● **Description of the task**
Reproduce all of the entries character for character, while leaving out any pictures they contain.

____

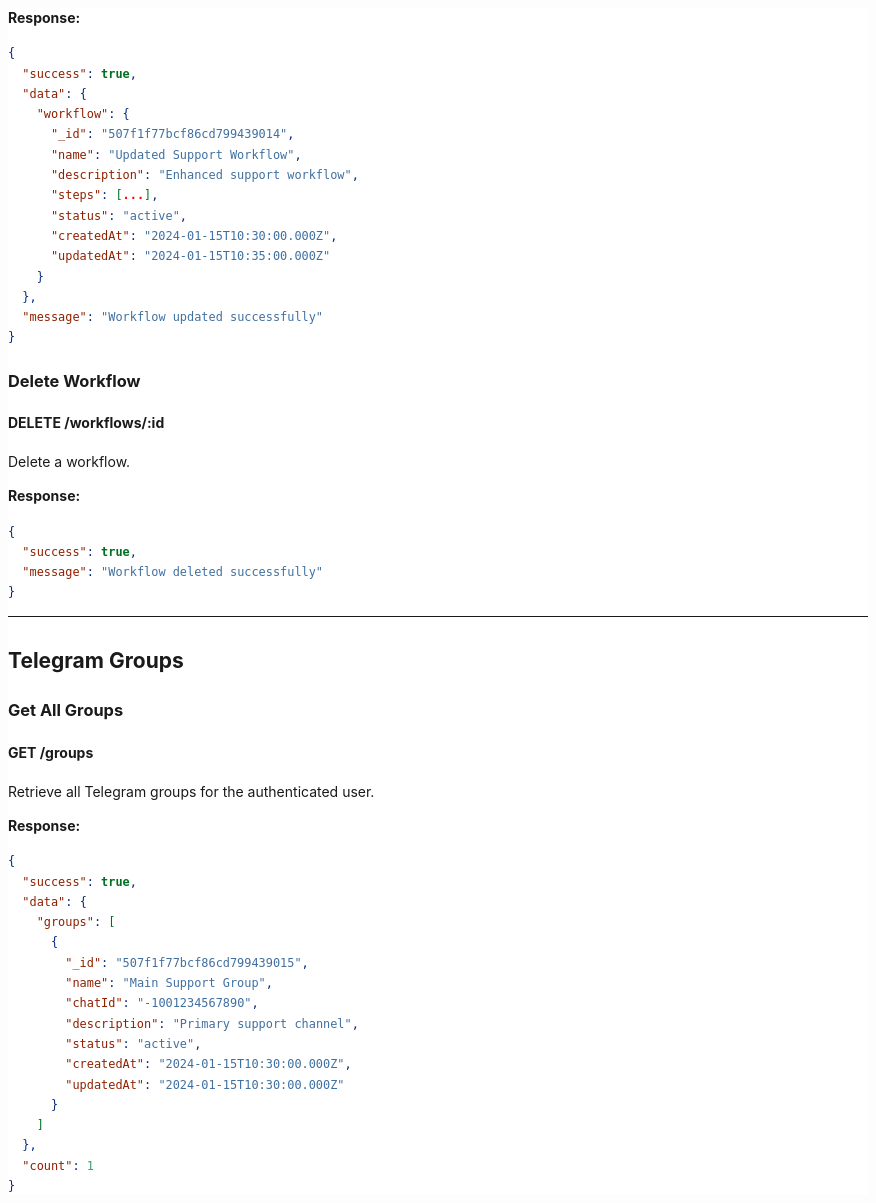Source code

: **Response:**
```json
{
  "success": true,
  "data": {
    "workflow": {
      "_id": "507f1f77bcf86cd799439014",
      "name": "Updated Support Workflow",
      "description": "Enhanced support workflow",
      "steps": [...],
      "status": "active",
      "createdAt": "2024-01-15T10:30:00.000Z",
      "updatedAt": "2024-01-15T10:35:00.000Z"
    }
  },
  "message": "Workflow updated successfully"
}
```

### Delete Workflow
#### DELETE /workflows/:id
Delete a workflow.

**Response:**
```json
{
  "success": true,
  "message": "Workflow deleted successfully"
}
```

---

## Telegram Groups

### Get All Groups
#### GET /groups
Retrieve all Telegram groups for the authenticated user.

**Response:**
```json
{
  "success": true,
  "data": {
    "groups": [
      {
        "_id": "507f1f77bcf86cd799439015",
        "name": "Main Support Group",
        "chatId": "-1001234567890",
        "description": "Primary support channel",
        "status": "active",
        "createdAt": "2024-01-15T10:30:00.000Z",
        "updatedAt": "2024-01-15T10:30:00.000Z"
      }
    ]
  },
  "count": 1
}
```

____

● **Response**
Source code

: **Response:**
```json
{
  "success": true,
  "data": {
    "workflow": {
      "_id": "507f1f77bcf86cd799439014",
      "name": "Updated Support Workflow",
      "description": "Enhanced support workflow",
      "steps": [...],
      "status": "active",
      "createdAt": "2024-01-15T10:30:00.000Z",
      "updatedAt": "2024-01-15T10:35:00.000Z"
    }
  },
  "message": "Workflow updated successfully"
}
```

### Delete Workflow
#### DELETE /workflows/:id
Delete a workflow.

**Response:**
```json
{
  "success": true,
  "message": "Workflow deleted successfully"
}
```

---

## Telegram Groups

### Get All Groups
#### GET /groups
Retrieve all Telegram groups for the authenticated user.

**Response:**
```json
{
  "success": true,
  "data": {
    "groups": [
      {
        "_id": "507f1f77bcf86cd799439015",
        "name": "Main Support Group",
        "chatId": "-1001234567890",
        "description": "Primary support channel",
        "status": "active",
        "createdAt": "2024-01-15T10:30:00.000Z",
        "updatedAt": "2024-01-15T10:30:00.000Z"
      }
    ]
  },
  "count": 1
}
```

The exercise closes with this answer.